**Task prompt**
Everything from the opening line of the listing below to the line that has "upon thousands of", inclusive, should be returned exactly, except the pictures.

**The data**
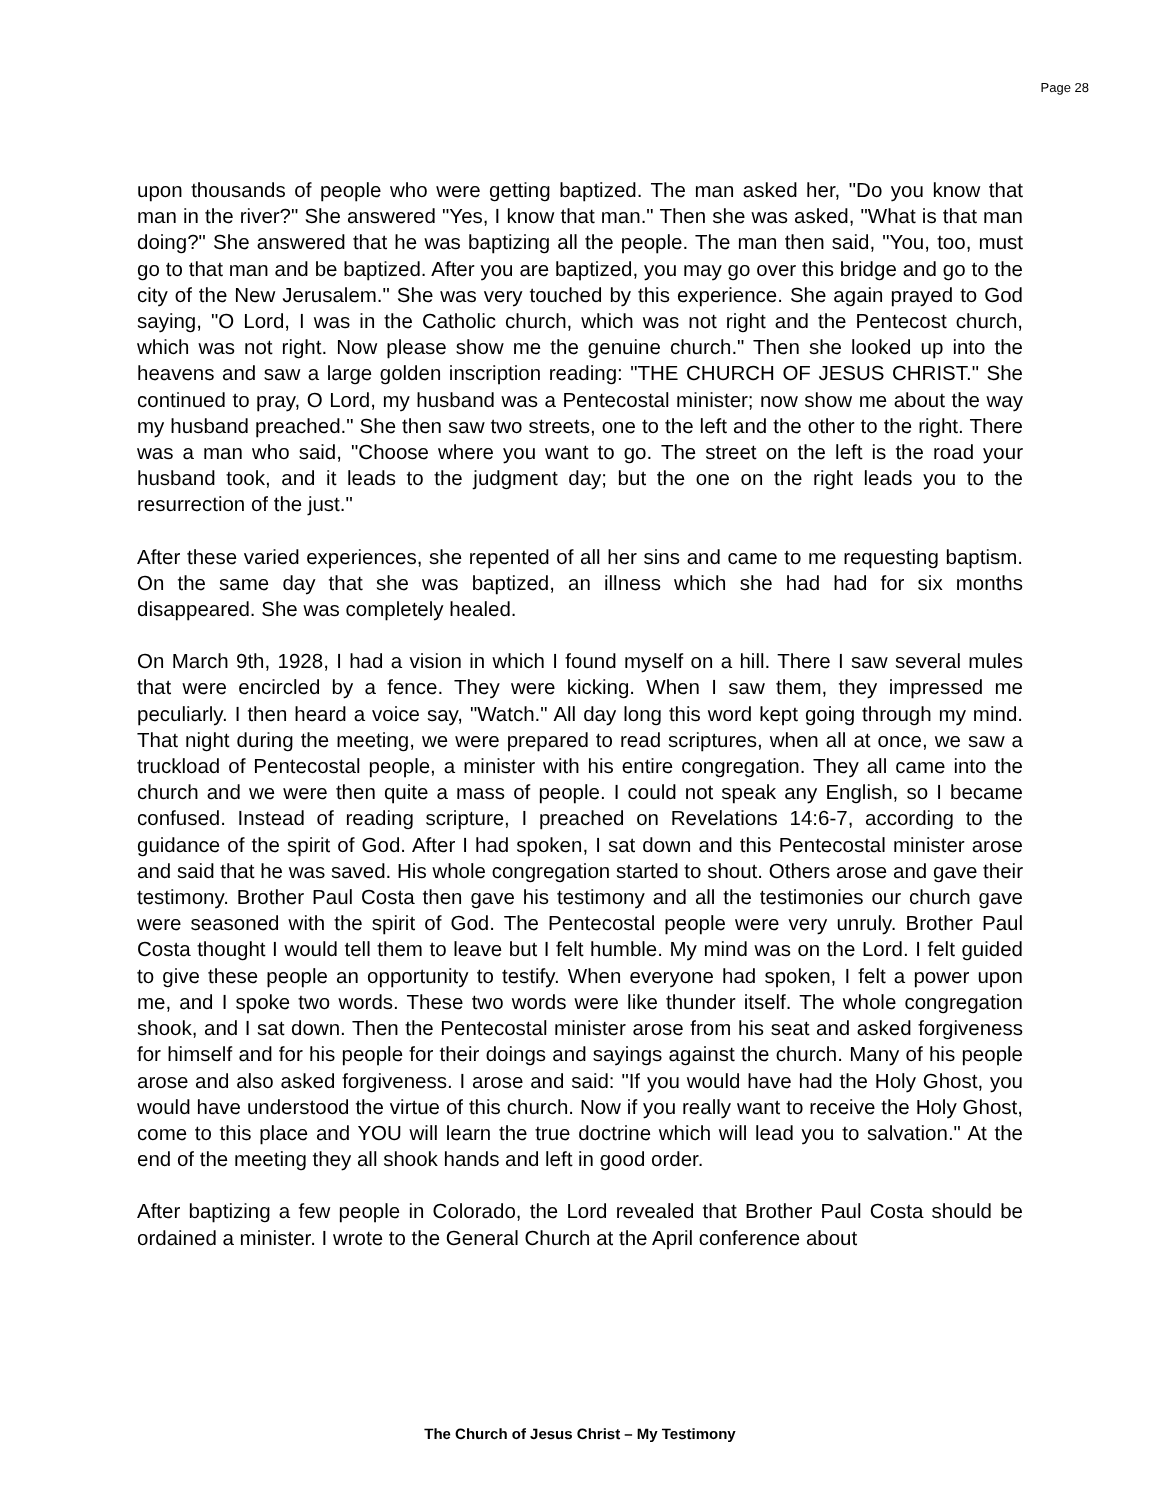Page 28
upon thousands of people who were getting baptized. The man asked her, "Do you know that man in the river?" She answered "Yes, I know that man." Then she was asked, "What is that man doing?" She answered that he was baptizing all the people. The man then said, "You, too, must go to that man and be baptized. After you are baptized, you may go over this bridge and go to the city of the New Jerusalem." She was very touched by this experience. She again prayed to God saying, "O Lord, I was in the Catholic church, which was not right and the Pentecost church, which was not right. Now please show me the genuine church." Then she looked up into the heavens and saw a large golden inscription reading: "THE CHURCH OF JESUS CHRIST." She continued to pray, O Lord, my husband was a Pentecostal minister; now show me about the way my husband preached." She then saw two streets, one to the left and the other to the right. There was a man who said, "Choose where you want to go. The street on the left is the road your husband took, and it leads to the judgment day; but the one on the right leads you to the resurrection of the just."
After these varied experiences, she repented of all her sins and came to me requesting baptism. On the same day that she was baptized, an illness which she had had for six months disappeared. She was completely healed.
On March 9th, 1928, I had a vision in which I found myself on a hill. There I saw several mules that were encircled by a fence. They were kicking. When I saw them, they impressed me peculiarly. I then heard a voice say, "Watch." All day long this word kept going through my mind. That night during the meeting, we were prepared to read scriptures, when all at once, we saw a truckload of Pentecostal people, a minister with his entire congregation. They all came into the church and we were then quite a mass of people. I could not speak any English, so I became confused. Instead of reading scripture, I preached on Revelations 14:6-7, according to the guidance of the spirit of God. After I had spoken, I sat down and this Pentecostal minister arose and said that he was saved. His whole congregation started to shout. Others arose and gave their testimony. Brother Paul Costa then gave his testimony and all the testimonies our church gave were seasoned with the spirit of God. The Pentecostal people were very unruly. Brother Paul Costa thought I would tell them to leave but I felt humble. My mind was on the Lord. I felt guided to give these people an opportunity to testify. When everyone had spoken, I felt a power upon me, and I spoke two words. These two words were like thunder itself. The whole congregation shook, and I sat down. Then the Pentecostal minister arose from his seat and asked forgiveness for himself and for his people for their doings and sayings against the church. Many of his people arose and also asked forgiveness. I arose and said: "If you would have had the Holy Ghost, you would have understood the virtue of this church. Now if you really want to receive the Holy Ghost, come to this place and YOU will learn the true doctrine which will lead you to salvation." At the end of the meeting they all shook hands and left in good order.
After baptizing a few people in Colorado, the Lord revealed that Brother Paul Costa should be ordained a minister. I wrote to the General Church at the April conference about
The Church of Jesus Christ – My Testimony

**Expected answer**
Page 28
upon thousands of people who were getting baptized. The man asked her, "Do you know that man in the river?" She answered "Yes, I know that man." Then she was asked, "What is that man doing?" She answered that he was baptizing all the people. The man then said, "You, too, must go to that man and be baptized. After you are baptized, you may go over this bridge and go to the city of the New Jerusalem." She was very touched by this experience. She again prayed to God saying, "O Lord, I was in the Catholic church, which was not right and the Pentecost church, which was not right. Now please show me the genuine church." Then she looked up into the heavens and saw a large golden inscription reading: "THE CHURCH OF JESUS CHRIST." She continued to pray, O Lord, my husband was a Pentecostal minister; now show me about the way my husband preached." She then saw two streets, one to the left and the other to the right. There was a man who said, "Choose where you want to go. The street on the left is the road your husband took, and it leads to the judgment day; but the one on the right leads you to the resurrection of the just."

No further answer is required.